Model bank profile study for different conditions
The different profiles of the model bank before and after the experiment are shown in Figure 7. The bank profile of the model bank was measured with the help of a measuring gauge. Initially, the vertical rod of the measuring gauge was lowered down to determine the initial model bank profile. After the drawdown, the most damaged section of the model bank was located, and the measuring rod was lowered down to measure the deformation. The difference between the initial reading of the rod and the reading after the test gave the profile of the bank. It has been observed that the effective size (D10) of 2.33 mm shows failure from the crest of the model bank for time durations of 15, 30, and 45 min. The percentage area loss of the bank for a particular location was 24.10%, 33.75%, and 35.62%, respectively. The difference in area loss between 30 and 45 min of water exposure is not significant. The same pattern is observed for other sizes of the stone. As the size increases, the location of failure also shows a significant improvement in shifting towards the toe of the model bank (Jafarnejad et al. 2017, 2019). The effective size of 6.33 mm shows the maximum protection of the model bank in terms of area loss and stone revetment loss. The area and revetment losses for the size of 6.33 mm were less than 10% and 15%, respectively. Losses increase above the 6.33 mm size of stone in area and riprap.
CONCLUSION
In the present study, the stability of a stone revetment-protected model bank and the response against the different temporal variations were analysed. The outcome of this study may be recommended in field applications for the stable revetment for silt-dominated clay riverbanks or small pond banks. The principal findings are outlined below:
- (1)
The study identifies 6.31 mm as the optimal stone revetment size for model bank protection in a laboratory-developed boundary condition.

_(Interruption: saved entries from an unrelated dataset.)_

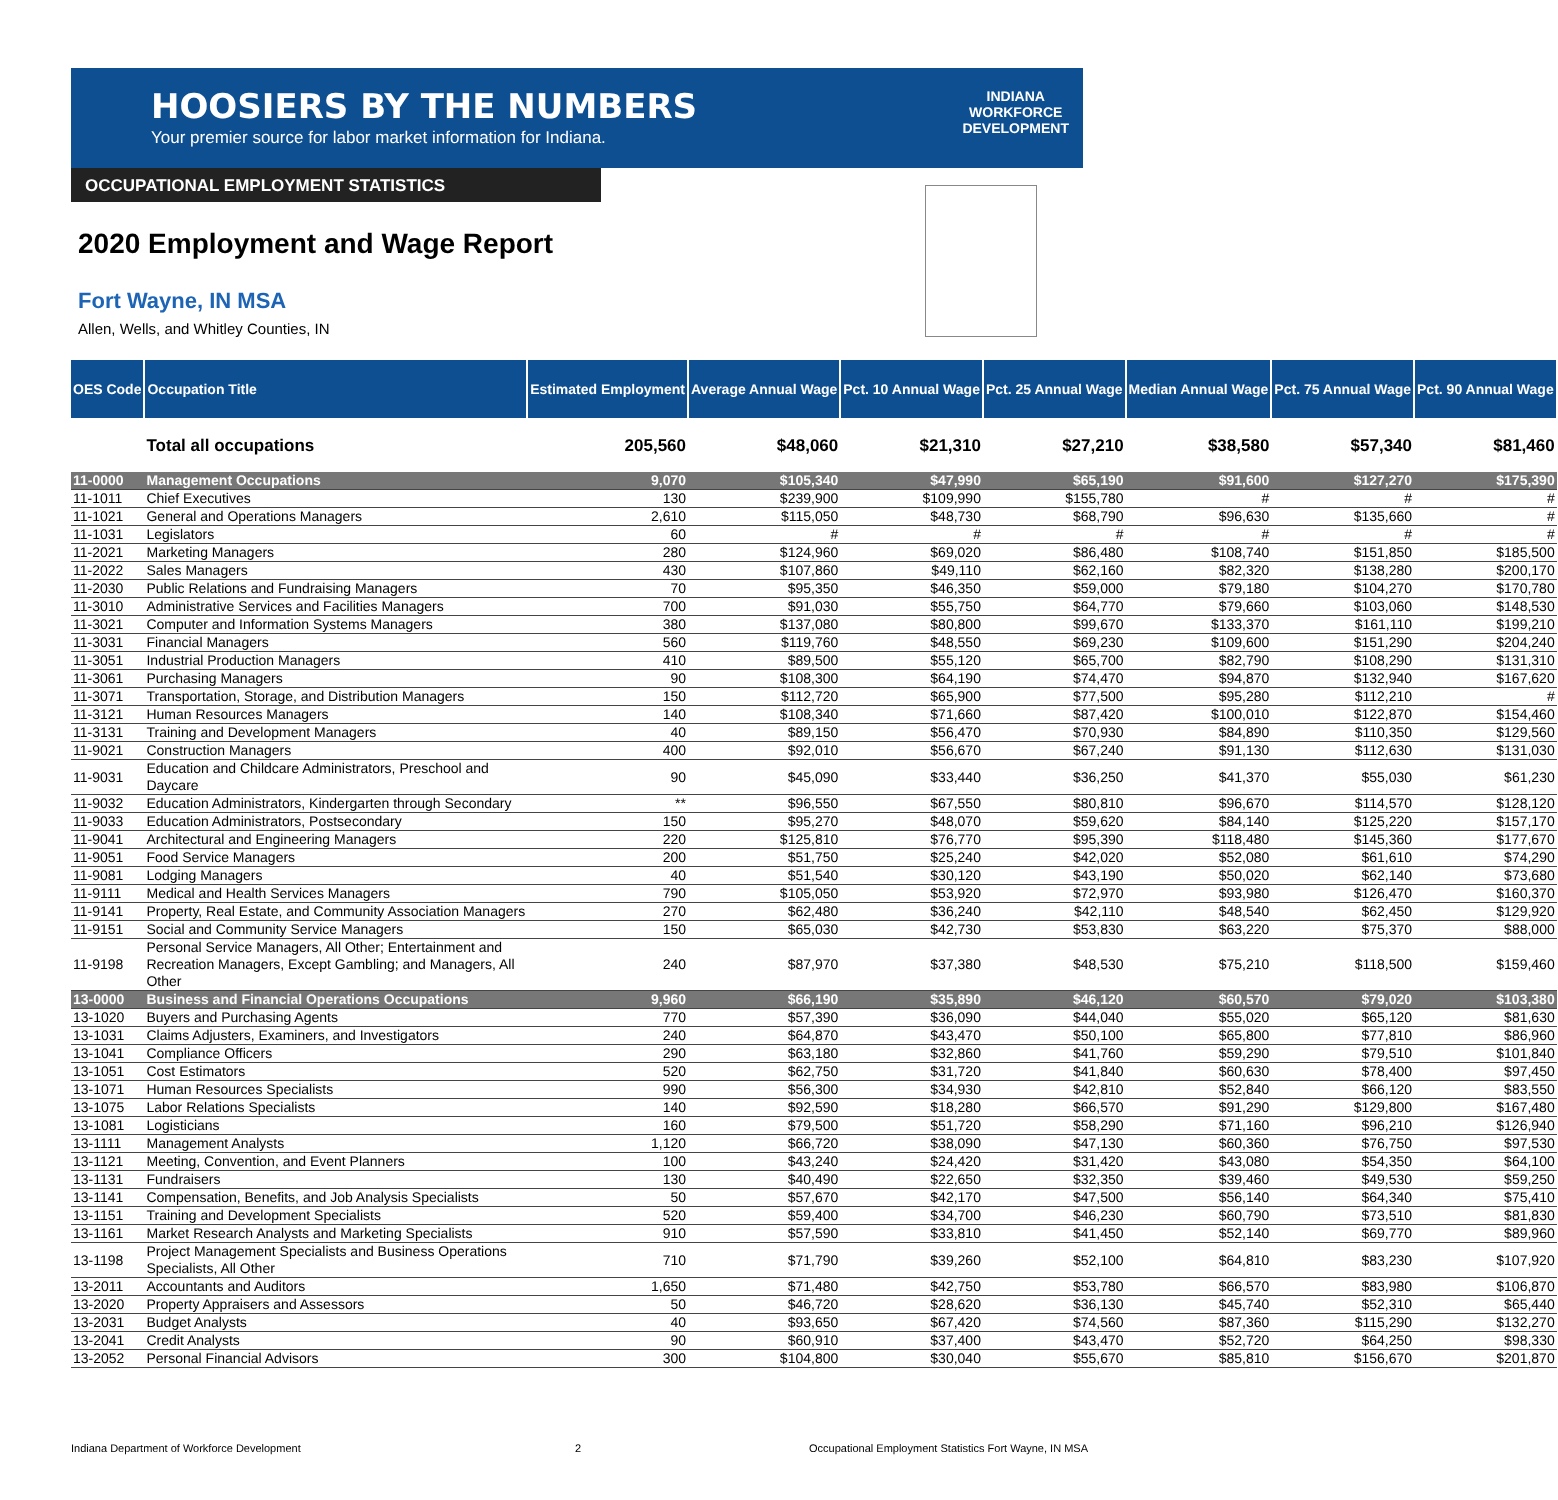HOOSIERS BY THE NUMBERS
Your premier source for labor market information for Indiana.
INDIANA
WORKFORCE
DEVELOPMENT
OCCUPATIONAL EMPLOYMENT STATISTICS
2020 Employment and Wage Report
Fort Wayne, IN MSA
Allen, Wells, and Whitley Counties, IN
| OES Code | Occupation Title | Estimated Employment | Average Annual Wage | Pct. 10 Annual Wage | Pct. 25 Annual Wage | Median Annual Wage | Pct. 75 Annual Wage | Pct. 90 Annual Wage |
| --- | --- | --- | --- | --- | --- | --- | --- | --- |
| | Total all occupations | 205,560 | $48,060 | $21,310 | $27,210 | $38,580 | $57,340 | $81,460 |
| 11-0000 | Management Occupations | 9,070 | $105,340 | $47,990 | $65,190 | $91,600 | $127,270 | $175,390 |
| 11-1011 | Chief Executives | 130 | $239,900 | $109,990 | $155,780 | # | # | # |
| 11-1021 | General and Operations Managers | 2,610 | $115,050 | $48,730 | $68,790 | $96,630 | $135,660 | # |
| 11-1031 | Legislators | 60 | # | # | # | # | # | # |
| 11-2021 | Marketing Managers | 280 | $124,960 | $69,020 | $86,480 | $108,740 | $151,850 | $185,500 |
| 11-2022 | Sales Managers | 430 | $107,860 | $49,110 | $62,160 | $82,320 | $138,280 | $200,170 |
| 11-2030 | Public Relations and Fundraising Managers | 70 | $95,350 | $46,350 | $59,000 | $79,180 | $104,270 | $170,780 |
| 11-3010 | Administrative Services and Facilities Managers | 700 | $91,030 | $55,750 | $64,770 | $79,660 | $103,060 | $148,530 |
| 11-3021 | Computer and Information Systems Managers | 380 | $137,080 | $80,800 | $99,670 | $133,370 | $161,110 | $199,210 |
| 11-3031 | Financial Managers | 560 | $119,760 | $48,550 | $69,230 | $109,600 | $151,290 | $204,240 |
| 11-3051 | Industrial Production Managers | 410 | $89,500 | $55,120 | $65,700 | $82,790 | $108,290 | $131,310 |
| 11-3061 | Purchasing Managers | 90 | $108,300 | $64,190 | $74,470 | $94,870 | $132,940 | $167,620 |
| 11-3071 | Transportation, Storage, and Distribution Managers | 150 | $112,720 | $65,900 | $77,500 | $95,280 | $112,210 | # |
| 11-3121 | Human Resources Managers | 140 | $108,340 | $71,660 | $87,420 | $100,010 | $122,870 | $154,460 |
| 11-3131 | Training and Development Managers | 40 | $89,150 | $56,470 | $70,930 | $84,890 | $110,350 | $129,560 |
| 11-9021 | Construction Managers | 400 | $92,010 | $56,670 | $67,240 | $91,130 | $112,630 | $131,030 |
| 11-9031 | Education and Childcare Administrators, Preschool and Daycare | 90 | $45,090 | $33,440 | $36,250 | $41,370 | $55,030 | $61,230 |
| 11-9032 | Education Administrators, Kindergarten through Secondary | ** | $96,550 | $67,550 | $80,810 | $96,670 | $114,570 | $128,120 |
| 11-9033 | Education Administrators, Postsecondary | 150 | $95,270 | $48,070 | $59,620 | $84,140 | $125,220 | $157,170 |
| 11-9041 | Architectural and Engineering Managers | 220 | $125,810 | $76,770 | $95,390 | $118,480 | $145,360 | $177,670 |
| 11-9051 | Food Service Managers | 200 | $51,750 | $25,240 | $42,020 | $52,080 | $61,610 | $74,290 |
| 11-9081 | Lodging Managers | 40 | $51,540 | $30,120 | $43,190 | $50,020 | $62,140 | $73,680 |
| 11-9111 | Medical and Health Services Managers | 790 | $105,050 | $53,920 | $72,970 | $93,980 | $126,470 | $160,370 |
| 11-9141 | Property, Real Estate, and Community Association Managers | 270 | $62,480 | $36,240 | $42,110 | $48,540 | $62,450 | $129,920 |
| 11-9151 | Social and Community Service Managers | 150 | $65,030 | $42,730 | $53,830 | $63,220 | $75,370 | $88,000 |
| 11-9198 | Personal Service Managers, All Other; Entertainment and Recreation Managers, Except Gambling; and Managers, All Other | 240 | $87,970 | $37,380 | $48,530 | $75,210 | $118,500 | $159,460 |
| 13-0000 | Business and Financial Operations Occupations | 9,960 | $66,190 | $35,890 | $46,120 | $60,570 | $79,020 | $103,380 |
| 13-1020 | Buyers and Purchasing Agents | 770 | $57,390 | $36,090 | $44,040 | $55,020 | $65,120 | $81,630 |
| 13-1031 | Claims Adjusters, Examiners, and Investigators | 240 | $64,870 | $43,470 | $50,100 | $65,800 | $77,810 | $86,960 |
| 13-1041 | Compliance Officers | 290 | $63,180 | $32,860 | $41,760 | $59,290 | $79,510 | $101,840 |
| 13-1051 | Cost Estimators | 520 | $62,750 | $31,720 | $41,840 | $60,630 | $78,400 | $97,450 |
| 13-1071 | Human Resources Specialists | 990 | $56,300 | $34,930 | $42,810 | $52,840 | $66,120 | $83,550 |
| 13-1075 | Labor Relations Specialists | 140 | $92,590 | $18,280 | $66,570 | $91,290 | $129,800 | $167,480 |
| 13-1081 | Logisticians | 160 | $79,500 | $51,720 | $58,290 | $71,160 | $96,210 | $126,940 |
| 13-1111 | Management Analysts | 1,120 | $66,720 | $38,090 | $47,130 | $60,360 | $76,750 | $97,530 |
| 13-1121 | Meeting, Convention, and Event Planners | 100 | $43,240 | $24,420 | $31,420 | $43,080 | $54,350 | $64,100 |
| 13-1131 | Fundraisers | 130 | $40,490 | $22,650 | $32,350 | $39,460 | $49,530 | $59,250 |
| 13-1141 | Compensation, Benefits, and Job Analysis Specialists | 50 | $57,670 | $42,170 | $47,500 | $56,140 | $64,340 | $75,410 |
| 13-1151 | Training and Development Specialists | 520 | $59,400 | $34,700 | $46,230 | $60,790 | $73,510 | $81,830 |
| 13-1161 | Market Research Analysts and Marketing Specialists | 910 | $57,590 | $33,810 | $41,450 | $52,140 | $69,770 | $89,960 |
| 13-1198 | Project Management Specialists and Business Operations Specialists, All Other | 710 | $71,790 | $39,260 | $52,100 | $64,810 | $83,230 | $107,920 |
| 13-2011 | Accountants and Auditors | 1,650 | $71,480 | $42,750 | $53,780 | $66,570 | $83,980 | $106,870 |
| 13-2020 | Property Appraisers and Assessors | 50 | $46,720 | $28,620 | $36,130 | $45,740 | $52,310 | $65,440 |
| 13-2031 | Budget Analysts | 40 | $93,650 | $67,420 | $74,560 | $87,360 | $115,290 | $132,270 |
| 13-2041 | Credit Analysts | 90 | $60,910 | $37,400 | $43,470 | $52,720 | $64,250 | $98,330 |
| 13-2052 | Personal Financial Advisors | 300 | $104,800 | $30,040 | $55,670 | $85,810 | $156,670 | $201,870 |
Indiana Department of Workforce Development
2
Occupational Employment Statistics Fort Wayne, IN MSA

This size shows the minimum loss of revetment (12.2%–14.7%) and cross-sectional area loss (7.2%–8.3%). This finding indicates the critical role of precise stone-sizing in optimizing riverbank protection.
- (2)
The study challenges the common fact that larger stones give good protection. Stones with an 8.84 mm diameter, compared with the optimal 6.31 mm size, exhibited reduced benefits, increased area losses, and more revetment dislodgment. This underscores the importance of careful stone selection, considering soil characteristics.
- (3)
The maximum vertical bank settlement during various water exposure times reveals that after achieving full saturation, the substantial settlement variations cease. These findings offer valuable insights into the temporal dynamics of bank stability under real-world hydrological conditions, benefitting engineers.
- (4)
During the drawdown, the dissipation of pore water pressure emerged as a key mechanism leading to bank failure. So, for designing any protection work, the synergetic impact of drawdown and velocity has to be considered.
DECLARATIONS
All authors have read, understood, and have complied as applicable with the statement on ‘Ethical responsibilities of Authors’, as found in the Instructions for Authors.
FUNDING
This research received no external funding.
DATA AVAILABILITY STATEMENT
All relevant data are included in the paper or its Supplementary Information.
CONFLICT OF INTEREST
The authors declare there is no conflict.